Beginning in the mid-1990s, though, harmful algae and the dead zone began reappearing. The problem has accelerated steadily over the past decade. The magnitude of this year’s problem became evident two weeks ago, when Thomas Bridgeman, an aquatic ecologist at Toledo’s Lake Erie Center, notified his colleagues that there was twice as much microcystis in the water this summer as last. It was the largest crop since the center began measuring the algae in 2002 and considerably greater than the next-largest year, 2009.

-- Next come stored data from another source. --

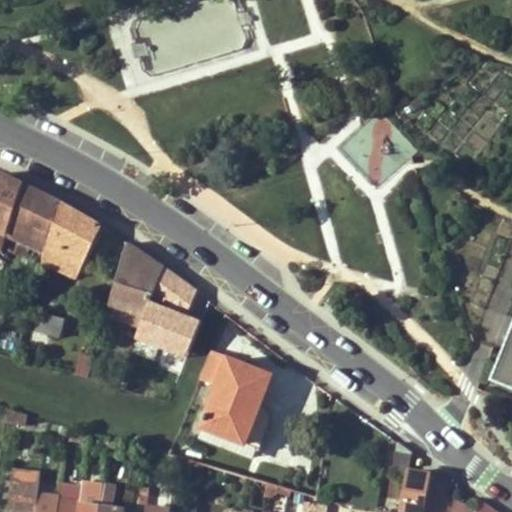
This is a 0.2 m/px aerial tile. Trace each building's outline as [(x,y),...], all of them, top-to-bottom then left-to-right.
[(378,109),(337,146),(375,188),(417,151),(378,109)] [(18,228),(30,234),(49,242),(62,202),(2,174),(0,181),(0,246),(4,248),(11,225),(18,228)] [(100,226),(62,202),(49,242),(46,251),(62,259),(79,268),(100,226)] [(14,240),(26,245),(30,234),(18,228),(14,240)] [(62,259),(46,251),(44,261),(57,268),(62,259)] [(120,271),(121,265),(115,263),(113,270),(120,271)] [(209,301),(164,269),(145,320),(183,331),(186,324),(199,328),(209,301)] [(89,311),(79,309),(72,309),(69,321),(71,322),(68,332),(82,336),(89,311)] [(35,331),(26,328),(18,359),(56,369),(58,361),(40,356),(42,346),(49,345),(52,335),(61,337),(66,321),(40,314),(35,331)] [(511,336),(494,384),(511,390),(511,336)] [(258,420),(274,379),(209,354),(200,378),(219,385),(202,431),(202,432),(200,438),(254,459),(257,451),(260,452),(270,424),(258,420)] [(89,379),(95,358),(84,355),(78,376),(89,379)] [(106,369),(96,366),(93,376),(102,378),(106,369)] [(8,410),(6,424),(26,427),(27,416),(8,410)] [(407,478),(408,473),(412,452),(399,444),(394,475),(407,478)] [(177,459),(175,476),(191,481),(191,484),(197,485),(203,466),(177,459)] [(18,469),(16,477),(41,480),(42,473),(18,469)] [(407,478),(400,511),(424,511),(430,477),(408,473),(407,478)] [(36,511),(39,495),(41,480),(16,477),(11,511),(36,511)] [(439,511),(446,480),(430,477),(424,511),(439,511)] [(82,485),(80,504),(78,511),(101,511),(102,511),(105,487),(82,485)] [(102,511),(106,511),(110,511),(114,489),(105,487),(102,511)] [(126,506),(125,511),(147,511),(150,497),(151,491),(143,490),(140,509),(126,506)] [(55,497),(39,495),(36,511),(57,511),(59,501),(55,501),(55,497)] [(288,496),(288,502),(292,504),(291,507),(299,509),(301,500),(288,496)] [(172,500),(150,497),(147,511),(170,511),(171,503),(172,500)] [(57,511),(78,511),(80,504),(59,501),(57,511)] [(311,511),(313,503),(306,501),(304,511),(311,511)] [(183,505),(171,503),(170,511),(195,511),(196,511),(183,509),(183,505)]
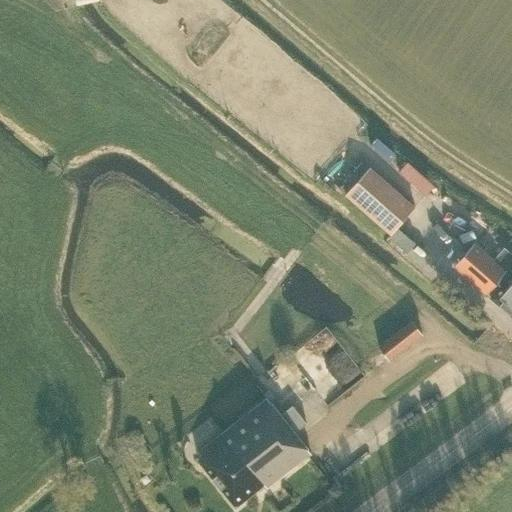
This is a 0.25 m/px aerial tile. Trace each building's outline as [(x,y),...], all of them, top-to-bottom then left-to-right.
[(408,150),(398,161),(427,186),(437,174),(408,150)] [(390,234),(415,207),(369,167),(345,195),(390,234)] [(511,254),(504,248),(494,260),(474,244),(465,253),(454,266),(486,294),(502,275),(507,279),(490,298),(511,317),(511,254)] [(413,320),(377,346),(389,361),(423,334),(413,320)] [(197,459),(235,507),(264,485),(266,488),(311,453),(294,433),(306,423),(292,406),(281,415),(267,398),(198,453),(201,456),(197,459)]
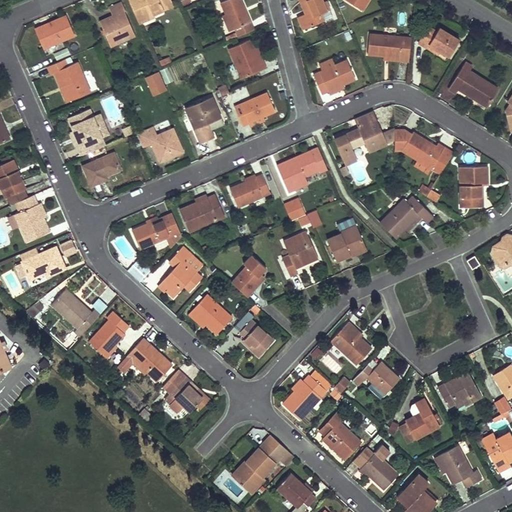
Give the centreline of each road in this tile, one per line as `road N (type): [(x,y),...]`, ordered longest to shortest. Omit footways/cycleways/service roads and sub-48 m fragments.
road 1 (residential): [(307,124),(82,221)]
road 2 (residential): [(384,281),(410,352),(428,361),(482,333),(452,251)]
road 3 (residential): [(82,221),(123,283),(248,397)]
road 4 (residential): [(511,158),(400,94),(374,96),(307,124)]
road 5 (residential): [(0,33),(82,221)]
road 6 (residential): [(248,397),(342,298),(384,281)]
road 7 (residential): [(248,397),(376,511)]
road 8 (residential): [(307,124),(275,0)]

In late August, Ohio state officials posted signs on two Lake Erie beaches, Kelleys Island and Maumee Bay State Park, warning swimmers not to swallow the water and to avoid algae scum. Fishermen were distributing photos showing water the color of pesto. And in an August 29 NASA satellite photo, the lake’s westernmost portion looked as though it were covered entirely by a garish green cloud.
"We are now at the levels of algal blooms and hypoxia that we were at in the 1970s," says Bridgeman. "We’re back to the bad old days."

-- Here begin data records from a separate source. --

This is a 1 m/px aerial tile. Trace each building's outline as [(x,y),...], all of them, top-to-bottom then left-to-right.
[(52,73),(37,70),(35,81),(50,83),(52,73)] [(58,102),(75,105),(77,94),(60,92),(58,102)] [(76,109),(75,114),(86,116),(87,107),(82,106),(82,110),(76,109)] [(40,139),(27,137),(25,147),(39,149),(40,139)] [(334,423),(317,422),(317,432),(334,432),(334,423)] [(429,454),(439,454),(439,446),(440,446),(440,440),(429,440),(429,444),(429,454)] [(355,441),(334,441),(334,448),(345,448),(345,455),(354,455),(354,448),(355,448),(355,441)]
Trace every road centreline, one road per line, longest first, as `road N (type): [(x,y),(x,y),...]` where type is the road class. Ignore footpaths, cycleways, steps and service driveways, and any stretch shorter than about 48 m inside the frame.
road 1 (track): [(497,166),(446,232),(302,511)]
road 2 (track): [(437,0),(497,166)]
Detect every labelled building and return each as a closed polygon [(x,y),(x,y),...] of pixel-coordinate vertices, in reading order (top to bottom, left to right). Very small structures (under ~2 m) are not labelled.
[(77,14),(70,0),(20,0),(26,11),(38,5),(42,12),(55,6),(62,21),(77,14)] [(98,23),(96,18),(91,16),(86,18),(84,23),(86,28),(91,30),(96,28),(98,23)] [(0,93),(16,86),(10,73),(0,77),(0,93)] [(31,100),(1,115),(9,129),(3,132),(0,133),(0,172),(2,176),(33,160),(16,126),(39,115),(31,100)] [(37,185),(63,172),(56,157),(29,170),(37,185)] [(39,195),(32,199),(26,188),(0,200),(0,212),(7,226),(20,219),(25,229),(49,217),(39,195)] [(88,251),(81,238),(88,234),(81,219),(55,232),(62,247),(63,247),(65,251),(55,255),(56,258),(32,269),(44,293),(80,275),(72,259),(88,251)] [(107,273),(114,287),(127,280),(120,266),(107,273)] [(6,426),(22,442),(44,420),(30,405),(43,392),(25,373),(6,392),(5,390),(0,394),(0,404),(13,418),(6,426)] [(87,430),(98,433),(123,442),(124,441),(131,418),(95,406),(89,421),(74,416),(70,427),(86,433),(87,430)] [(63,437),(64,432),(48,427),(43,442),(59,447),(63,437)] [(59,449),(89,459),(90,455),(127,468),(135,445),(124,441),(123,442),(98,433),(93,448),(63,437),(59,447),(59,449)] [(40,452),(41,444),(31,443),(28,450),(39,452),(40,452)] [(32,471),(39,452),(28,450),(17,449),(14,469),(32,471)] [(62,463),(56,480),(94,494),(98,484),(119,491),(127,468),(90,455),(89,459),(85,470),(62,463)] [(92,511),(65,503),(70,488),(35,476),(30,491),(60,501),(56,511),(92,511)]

And this time, with clean-water regulations and programs already under attack and a whole new set of scientific challenges, the problem could be much harder to fix.
Deadly Intruders
As big as the forces arrayed against Erie’s recovery are, some of the modern culprits driving it back toward collapse are the size of a fingernail.
In the late 1980s, oceangoing ships accidentally discharged zebra and quagga mussels into the Great Lakes. The mussels, which come from river deltas around Europe’s Black and Caspian Seas, hitchhiked in the water those ships draw into their "ballast" tanks at port to provide stability. Once the ballast water and the mussels were dumped in Lake Erie, they colonized its bottom and fundamentally altered its ecology. In essence, they teamed up with another invasive species, the round goby, a fish from the same region that feeds on the mussels.

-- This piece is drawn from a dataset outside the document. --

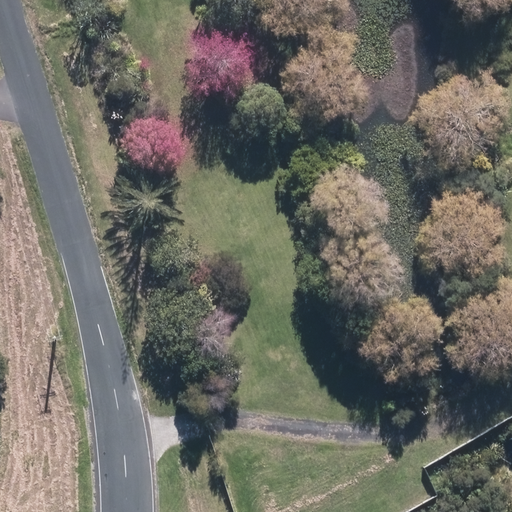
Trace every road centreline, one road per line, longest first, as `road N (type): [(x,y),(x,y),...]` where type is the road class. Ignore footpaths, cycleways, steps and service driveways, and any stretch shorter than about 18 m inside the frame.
road 1 (residential): [(6,0),(98,329),(119,511)]
road 2 (track): [(113,439),(200,415),(373,425),(456,404),(511,373)]
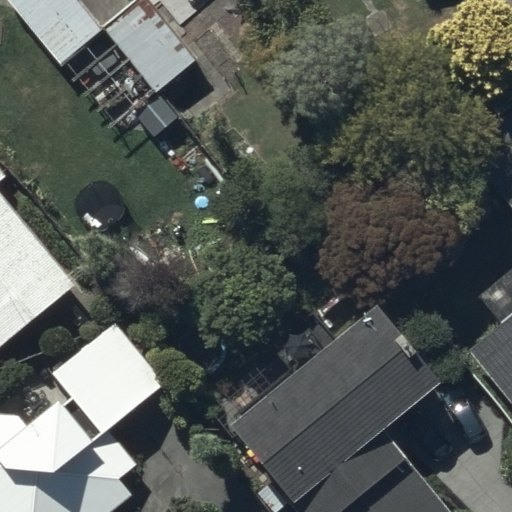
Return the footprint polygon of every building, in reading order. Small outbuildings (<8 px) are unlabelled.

The gobies not only outcompete other small bottom dwellers; they also prey on smallmouth bass, a favorite Lake Erie sport fish. "We’ve been scuba diving out in the lake," says Tyler Lawson, a biologist at Stone Laboratory. "The bottom is literally crawling with these round gobies. We’ve seen at times 20 gobies sitting in a circle around a smallmouth-bass nest, just waiting to rush in to eat all those eggs."
The mussels weren’t around in the 1960s, the last time the lake nearly choked on algae, but they’ve proven to be important players in its return and in the growth of the lake’s hypoxic dead zone. Zebras and quaggas are efficient feeders; they consume algae so thoroughly that they initially make the water clearer. But they’re also picky eaters: As they feast on "good algae" that forms the base of Lake Erie’s food chain, they reject toxic blue-green algae like microcystis. This gives microcystis an advantage by removing its competitors. Clear water also helps sunlight penetrate the lake’s surface, which in turn stimulates more algal growth. Finally, the mussels excrete phosphorus in a form algae can easily consume. You could hardly design a more deadly toxic-algae-creating machine.
The algae at the surface, in turn, plays its part to make the lake’s depths more toxic. When microcystis dies and sinks in the lake’s waters, the decomposition process sucks up oxygen. This is a special problem in Erie’s Central Basin, where the lake is exactly the wrong depth. It’s deep enough to form a colder, self-contained bottom layer in the summer -- so much colder, in fact, that it doesn’t mix with the upper layer. It’s as if an invisible barrier separates them. But that bottom layer is so shallow that it contains limited oxygen. If rotting algae uses all the oxygen, it creates a perfect breeding ground for botulism toxin, which the mussels and gobies transfer efficiently up the food chain when they are preyed on by larger animals.